What a perfect snapshot told in prose. We all know this character, or a version of this character. Hell, some of us are this character. The music behind this story rises and falls with the story in a way that pulls us in and along and makes us hope for the best for Eddie. And when Eddie meets Jane in the third verse, we all feel that weird sense of hope and, at the same time, the fear that it’s a false hope. That hope in the fantasy that love can save us alongside the lived wisdom that knows that sometimes, love doesn’t save us. Sometimes it’s trading one set of chains for another.


And the thing I love most about Hugh is that he doesn’t tell us how it ends. It’s a snapshot. A moment in time. Maybe it’s everything that Eddie needed. Maybe Eddie just carried his problems to a new location.  Fairhazel has the restraint not to answer that question for us, because he knows that lives are never simple stories and that fairy tales are for children. Real life is complex and difficult. Sometimes you get away and it’s everything you dreamed of and sometimes you’ve just changed zip codes. It’s a beautiful bit of restraint on the writer’s part and I love him for it.
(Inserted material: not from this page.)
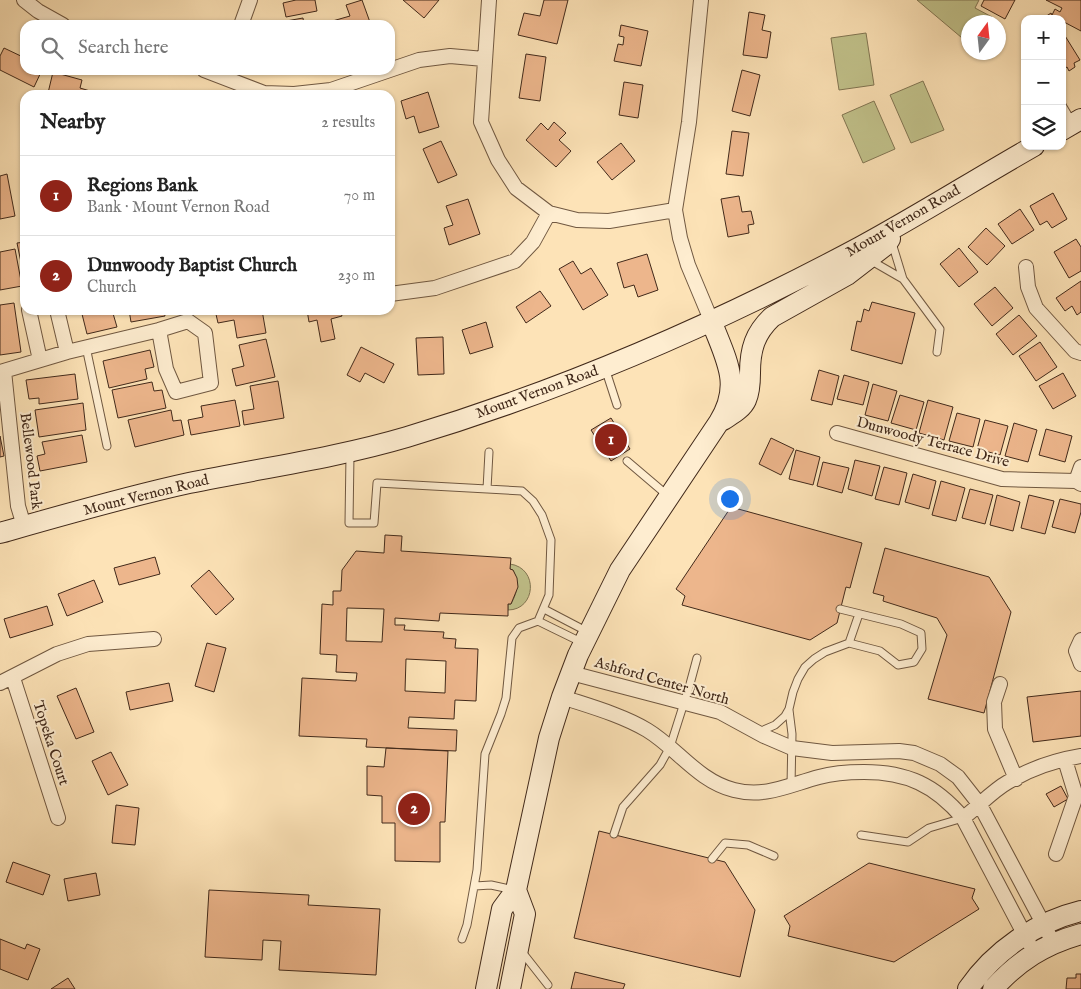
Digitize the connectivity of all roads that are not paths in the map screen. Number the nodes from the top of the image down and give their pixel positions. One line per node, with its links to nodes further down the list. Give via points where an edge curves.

Check out “Man in a Cafe” too. It’s clear, even in these stripped-down performances, Fairhazel knows how to find a moment that feels universal and familiar- characters and stories that come straight out of day to day life- and elevate them into something more than their simple DNA would let you believe they could be.

I hate to just insert one more song but you HAVE to see the first song they played in their Garden Session. “In The Morning” is simply breathtaking and I can’t finish this piece without showing it to you.

Maybe that’s not magic and maybe it is. They’re just words, after all. It’s certainly something truly special and definitely something you don’t want to miss this November at Underwater Sunshine Fest, 3.0.